The 3 months correlation between ViewRay and Acutus is 0.25. Overlapping area represents the amount of risk that can be diversified away by holding ViewRay and Acutus Medical in the same portfolio, assuming nothing else is changed. The correlation between historical prices or returns on Acutus Medical and ViewRay is a relative statistical measure of the degree to which these equity instruments tend to move together. The correlation coefficient measures the extent to which returns on ViewRay are associated (or correlated) with Acutus Medical. Values of the correlation coefficient range from -1 to +1, where. The correlation of zero (0) is possible when the price movement of Acutus Medical has no effect on the direction of ViewRay i.e., ViewRay and Acutus Medical go up and down completely randomly.

Pair Corralation between ViewRay and Acutus Medical

Given the investment horizon of 90 days ViewRay is expected to under-perform the Acutus Medical. In addition to that, ViewRay is 1.51 times more volatile than Acutus Medical. It trades about -0.23 of its total potential returns per unit of risk. Acutus Medical is currently generating about 0.02 per unit of volatility. If you would invest  82.00  in Acutus Medical on September 3, 2024 and sell it today you would lose (9.00) from holding Acutus Medical or give up 10.98% of portfolio value over 90 days.
Time Period3 Months [change]
DirectionMoves Together 
StrengthVery Weak
Accuracy100.0%
ValuesDaily Returns

ViewRay  vs.  Acutus Medical

 Performance 
       Timeline  
ViewRay 

Risk-Adjusted Performance

0 of 100

 
Weak
 
Strong
Very Weak
Over the last 90 days ViewRay has generated negative risk-adjusted returns adding no value to investors with long positions. In spite of fairly strong basic indicators, ViewRay is not utilizing all of its potentials. The latest stock price disturbance, may contribute to short-term losses for the investors.
Acutus Medical 

Risk-Adjusted Performance

0 of 100

 
Weak
 
Strong
Very Weak
Over the last 90 days Acutus Medical has generated negative risk-adjusted returns adding no value to investors with long positions. Despite somewhat strong forward indicators, Acutus Medical is not utilizing all of its potentials. The recent stock price disturbance, may contribute to short-term losses for the investors.

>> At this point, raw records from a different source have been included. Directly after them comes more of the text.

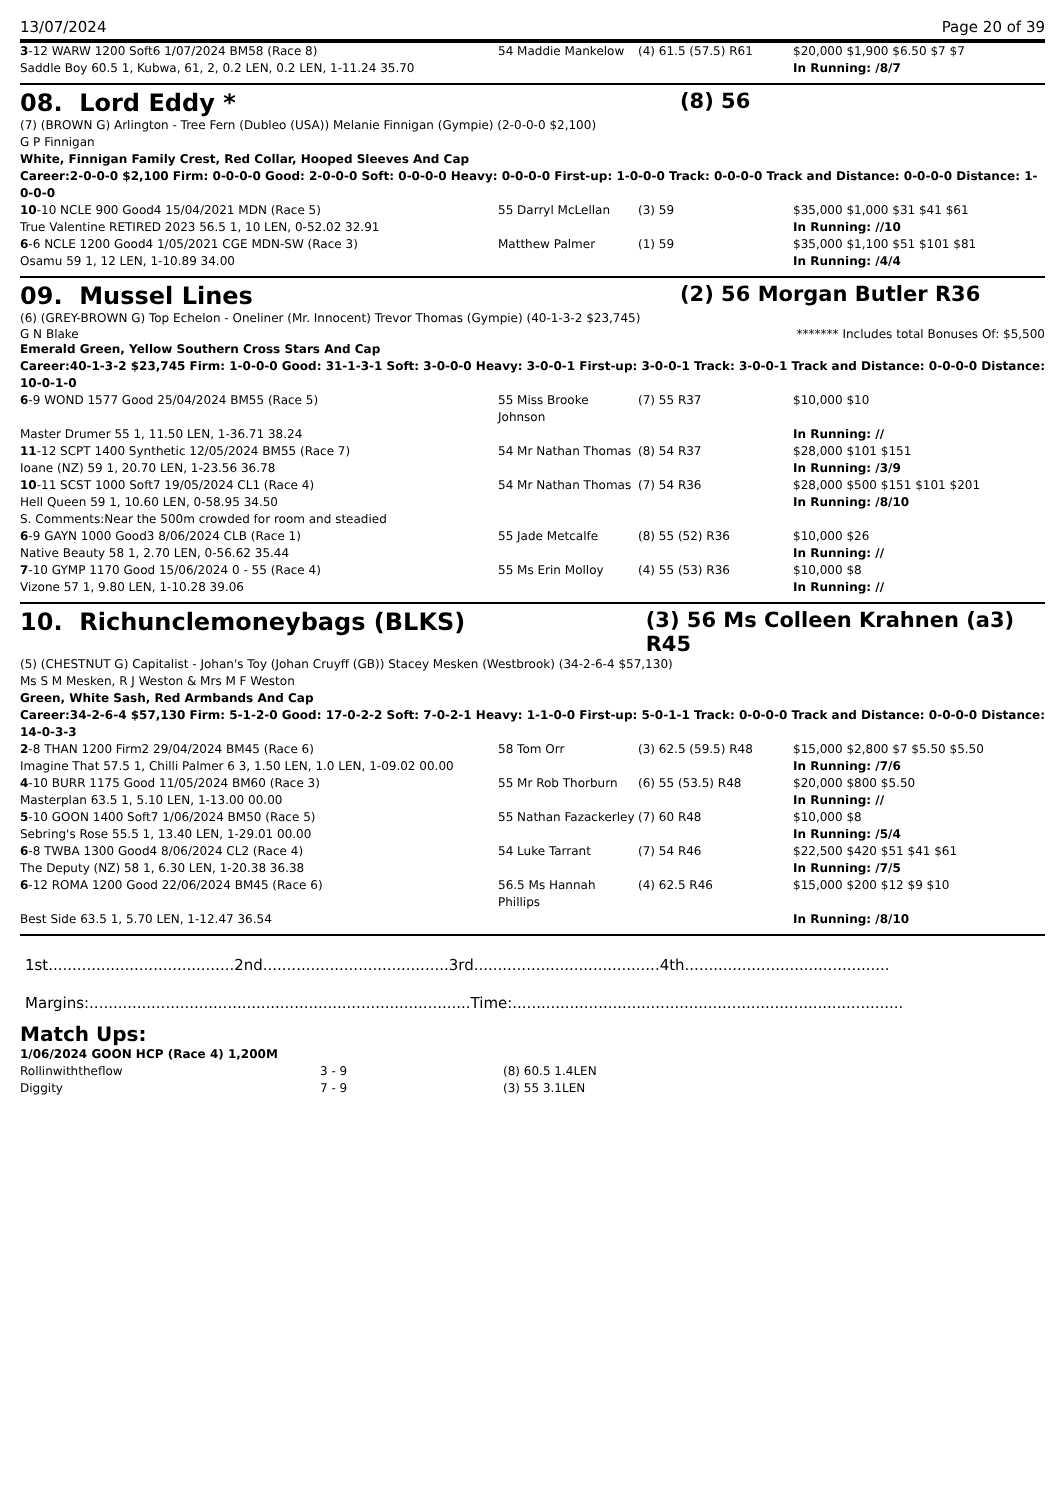13/07/2024 Page 20 of 39
| 3 -12 WARW 1200 Soft6 1/07/2024 BM58 (Race 8) | 54 Maddie Mankelow | (4) 61.5 (57.5) R61 | $20,000 $1,900 $6.50 $7 $7 |
| Saddle Boy 60.5 1, Kubwa, 61, 2, 0.2 LEN, 0.2 LEN, 1-11.24 35.70 | | | In Running: /8/7 |
08. Lord Eddy * (8) 56
(7) (BROWN G) Arlington - Tree Fern (Dubleo (USA)) Melanie Finnigan (Gympie) (2-0-0-0 $2,100)
G P Finnigan
White, Finnigan Family Crest, Red Collar, Hooped Sleeves And Cap
Career:2-0-0-0 $2,100 Firm: 0-0-0-0 Good: 2-0-0-0 Soft: 0-0-0-0 Heavy: 0-0-0-0 First-up: 1-0-0-0 Track: 0-0-0-0 Track and Distance: 0-0-0-0 Distance: 1-0-0-0
| 10 -10 NCLE 900 Good4 15/04/2021 MDN (Race 5) | 55 Darryl McLellan | (3) 59 | $35,000 $1,000 $31 $41 $61 |
| True Valentine RETIRED 2023 56.5 1, 10 LEN, 0-52.02 32.91 | | | In Running: //10 |
| 6 -6 NCLE 1200 Good4 1/05/2021 CGE MDN-SW (Race 3) | Matthew Palmer | (1) 59 | $35,000 $1,100 $51 $101 $81 |
| Osamu 59 1, 12 LEN, 1-10.89 34.00 | | | In Running: /4/4 |
09. Mussel Lines (2) 56 Morgan Butler R36
(6) (GREY-BROWN G) Top Echelon - Oneliner (Mr. Innocent) Trevor Thomas (Gympie) (40-1-3-2 $23,745)
G N Blake ******* Includes total Bonuses Of: $5,500
Emerald Green, Yellow Southern Cross Stars And Cap
Career:40-1-3-2 $23,745 Firm: 1-0-0-0 Good: 31-1-3-1 Soft: 3-0-0-0 Heavy: 3-0-0-1 First-up: 3-0-0-1 Track: 3-0-0-1 Track and Distance: 0-0-0-0 Distance: 10-0-1-0
| 6 -9 WOND 1577 Good 25/04/2024 BM55 (Race 5) | 55 Miss Brooke Johnson | (7) 55 R37 | $10,000 $10 |
| Master Drumer 55 1, 11.50 LEN, 1-36.71 38.24 | | | In Running: // |
| 11 -12 SCPT 1400 Synthetic 12/05/2024 BM55 (Race 7) | 54 Mr Nathan Thomas | (8) 54 R37 | $28,000 $101 $151 |
| Ioane (NZ) 59 1, 20.70 LEN, 1-23.56 36.78 | | | In Running: /3/9 |
| 10 -11 SCST 1000 Soft7 19/05/2024 CL1 (Race 4) | 54 Mr Nathan Thomas | (7) 54 R36 | $28,000 $500 $151 $101 $201 |
| Hell Queen 59 1, 10.60 LEN, 0-58.95 34.50 | | | In Running: /8/10 |
| S. Comments:Near the 500m crowded for room and steadied | | | |
| 6 -9 GAYN 1000 Good3 8/06/2024 CLB (Race 1) | 55 Jade Metcalfe | (8) 55 (52) R36 | $10,000 $26 |
| Native Beauty 58 1, 2.70 LEN, 0-56.62 35.44 | | | In Running: // |
| 7 -10 GYMP 1170 Good 15/06/2024 0 - 55 (Race 4) | 55 Ms Erin Molloy | (4) 55 (53) R36 | $10,000 $8 |
| Vizone 57 1, 9.80 LEN, 1-10.28 39.06 | | | In Running: // |
10. Richunclemoneybags (BLKS) (3) 56 Ms Colleen Krahnen (a3) R45
(5) (CHESTNUT G) Capitalist - Johan's Toy (Johan Cruyff (GB)) Stacey Mesken (Westbrook) (34-2-6-4 $57,130)
Ms S M Mesken, R J Weston & Mrs M F Weston
Green, White Sash, Red Armbands And Cap
Career:34-2-6-4 $57,130 Firm: 5-1-2-0 Good: 17-0-2-2 Soft: 7-0-2-1 Heavy: 1-1-0-0 First-up: 5-0-1-1 Track: 0-0-0-0 Track and Distance: 0-0-0-0 Distance: 14-0-3-3
| 2 -8 THAN 1200 Firm2 29/04/2024 BM45 (Race 6) | 58 Tom Orr | (3) 62.5 (59.5) R48 | $15,000 $2,800 $7 $5.50 $5.50 |
| Imagine That 57.5 1, Chilli Palmer 6 3, 1.50 LEN, 1.0 LEN, 1-09.02 00.00 | | | In Running: /7/6 |
| 4 -10 BURR 1175 Good 11/05/2024 BM60 (Race 3) | 55 Mr Rob Thorburn | (6) 55 (53.5) R48 | $20,000 $800 $5.50 |
| Masterplan 63.5 1, 5.10 LEN, 1-13.00 00.00 | | | In Running: // |
| 5 -10 GOON 1400 Soft7 1/06/2024 BM50 (Race 5) | 55 Nathan Fazackerley | (7) 60 R48 | $10,000 $8 |
| Sebring's Rose 55.5 1, 13.40 LEN, 1-29.01 00.00 | | | In Running: /5/4 |
| 6 -8 TWBA 1300 Good4 8/06/2024 CL2 (Race 4) | 54 Luke Tarrant | (7) 54 R46 | $22,500 $420 $51 $41 $61 |
| The Deputy (NZ) 58 1, 6.30 LEN, 1-20.38 36.38 | | | In Running: /7/5 |
| 6 -12 ROMA 1200 Good 22/06/2024 BM45 (Race 6) | 56.5 Ms Hannah Phillips | (4) 62.5 R46 | $15,000 $200 $12 $9 $10 |
| Best Side 63.5 1, 5.70 LEN, 1-12.47 36.54 | | | In Running: /8/10 |
1st.......................................2nd.......................................3rd.......................................4th...........................................
Margins:................................................................................Time:..................................................................................
Match Ups:
1/06/2024 GOON HCP (Race 4) 1,200M
| Rollinwiththeflow | 3 - 9 | (8) 60.5 1.4LEN |
| Diggity | 7 - 9 | (3) 55 3.1LEN |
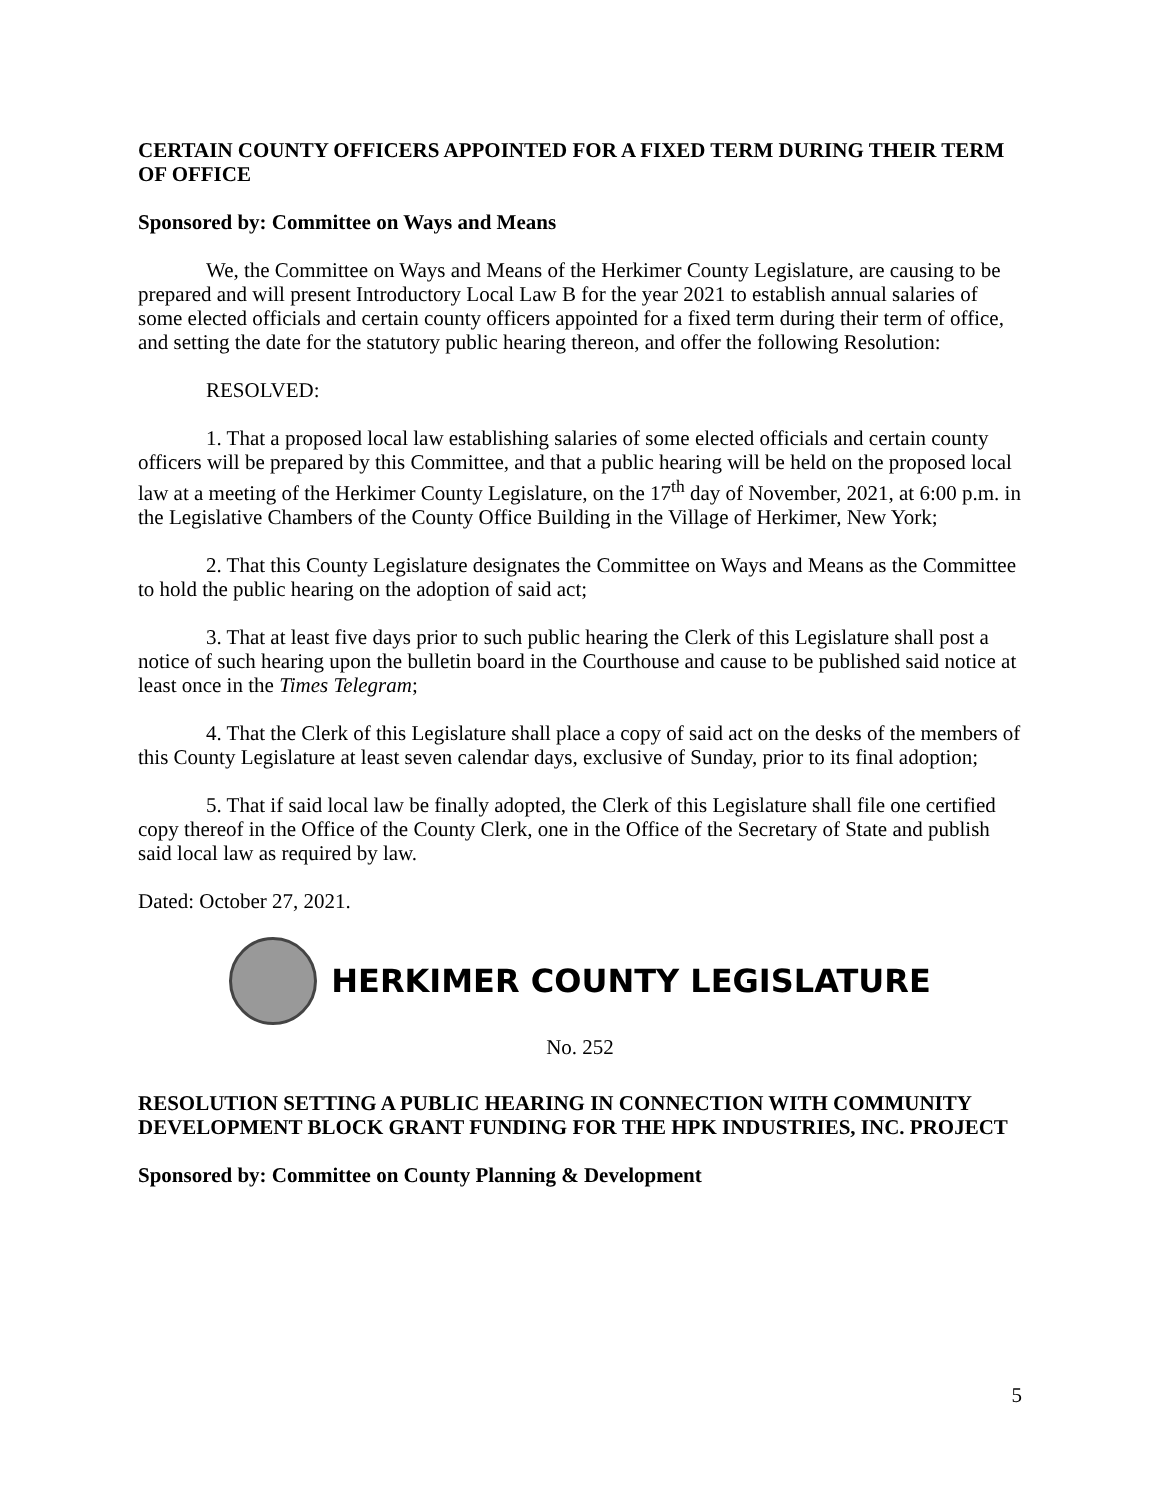CERTAIN COUNTY OFFICERS APPOINTED FOR A FIXED TERM DURING THEIR TERM OF OFFICE
Sponsored by: Committee on Ways and Means
We, the Committee on Ways and Means of the Herkimer County Legislature, are causing to be prepared and will present Introductory Local Law B for the year 2021 to establish annual salaries of some elected officials and certain county officers appointed for a fixed term during their term of office, and setting the date for the statutory public hearing thereon, and offer the following Resolution:
RESOLVED:
1. That a proposed local law establishing salaries of some elected officials and certain county officers will be prepared by this Committee, and that a public hearing will be held on the proposed local law at a meeting of the Herkimer County Legislature, on the 17<sup>th</sup> day of November, 2021, at 6:00 p.m. in the Legislative Chambers of the County Office Building in the Village of Herkimer, New York;
2. That this County Legislature designates the Committee on Ways and Means as the Committee to hold the public hearing on the adoption of said act;
3. That at least five days prior to such public hearing the Clerk of this Legislature shall post a notice of such hearing upon the bulletin board in the Courthouse and cause to be published said notice at least once in the Times Telegram;
4. That the Clerk of this Legislature shall place a copy of said act on the desks of the members of this County Legislature at least seven calendar days, exclusive of Sunday, prior to its final adoption;
5. That if said local law be finally adopted, the Clerk of this Legislature shall file one certified copy thereof in the Office of the County Clerk, one in the Office of the Secretary of State and publish said local law as required by law.
Dated: October 27, 2021.
HERKIMER COUNTY LEGISLATURE
No. 252
RESOLUTION SETTING A PUBLIC HEARING IN CONNECTION WITH COMMUNITY DEVELOPMENT BLOCK GRANT FUNDING FOR THE HPK INDUSTRIES, INC. PROJECT
Sponsored by: Committee on County Planning & Development
5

ViewRay and Acutus Medical Volatility Contrast

   Predicted Return Density   
       Returns  

Pair Trading with ViewRay and Acutus Medical

The main advantage of trading using opposite ViewRay and Acutus Medical positions is that it hedges away some unsystematic risk. Because of two separate transactions, even if ViewRay position performs unexpectedly, Acutus Medical can make up some of the losses. Pair trading also minimizes risk from directional movements in the market. For example, if an entire industry or sector drops because of unexpected headlines, the short position in Acutus Medical will offset losses from the drop in Acutus Medical's long position.
The idea behind ViewRay and Acutus Medical pairs trading is to make the combined position market-neutral, meaning the overall market's direction will not affect its win or loss (or potential downside or upside). This can be achieved by designing a pairs trade with two highly correlated stocks or equities that operate in a similar space or sector, making it possible to obtain profits through simple and relatively low-risk investment.
Check out your portfolio center.
Note that this page's information should be used as a complementary analysis to find the right mix of equity instruments to add to your existing portfolios or create a brand new portfolio. You can also try the Money Managers module to screen money managers from public funds and ETFs managed around the world.